*DATA EXCERPT:*
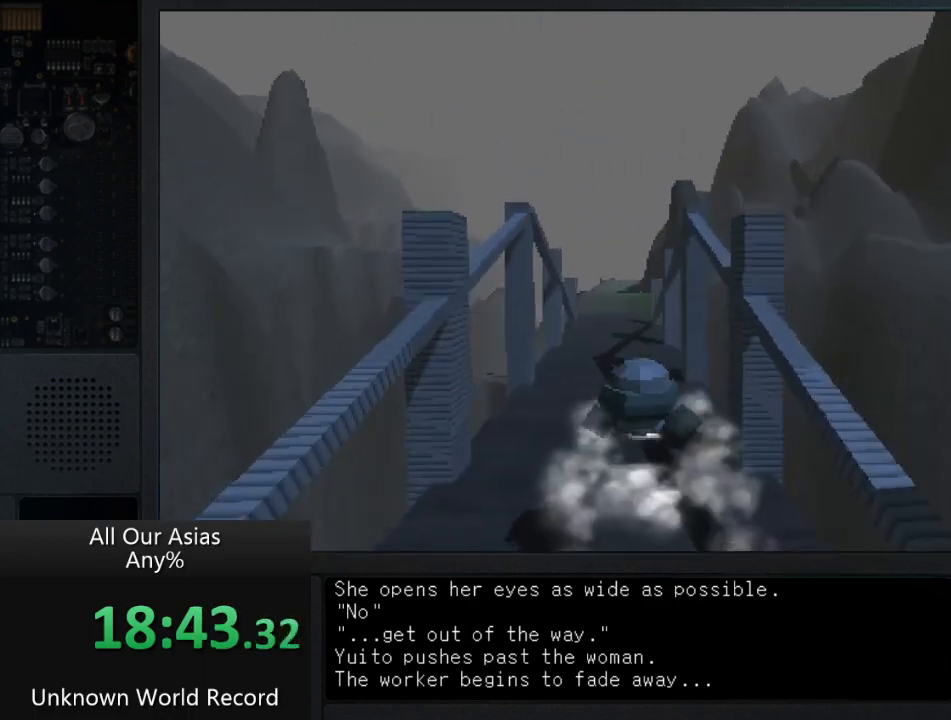
{"buttons": [], "left_stick": "up", "right_stick": "center", "events": [[233, "CROSS", "up"]]}
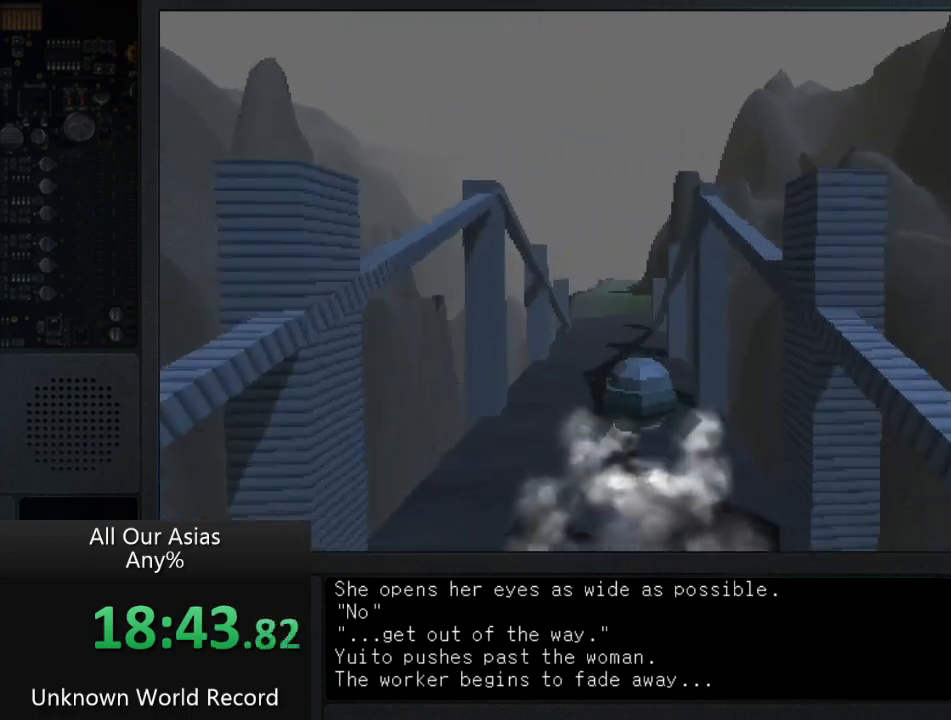
{"buttons": [], "left_stick": "up", "right_stick": "center", "events": []}
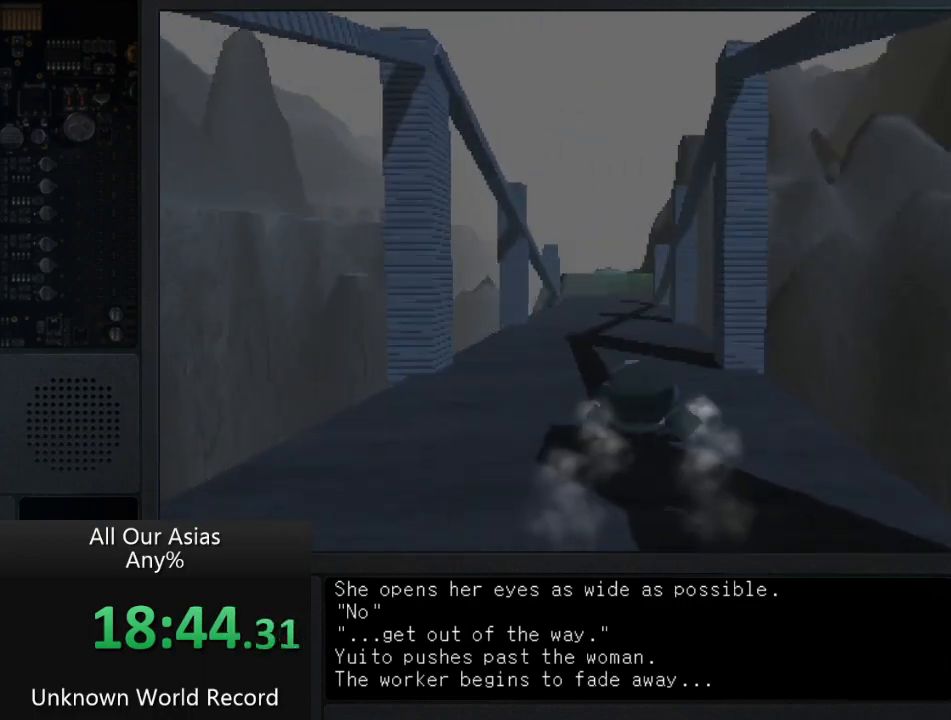
{"buttons": [], "left_stick": "up", "right_stick": "center", "events": []}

*WHAT YOU ARE ASKED TO DO:* All of the material above should be reproduced exactly, except the pictures.

*REPLY:*
{"buttons": [], "left_stick": "up", "right_stick": "center", "events": [[233, "CROSS", "up"]]}
{"buttons": [], "left_stick": "up", "right_stick": "center", "events": []}
{"buttons": [], "left_stick": "up", "right_stick": "center", "events": []}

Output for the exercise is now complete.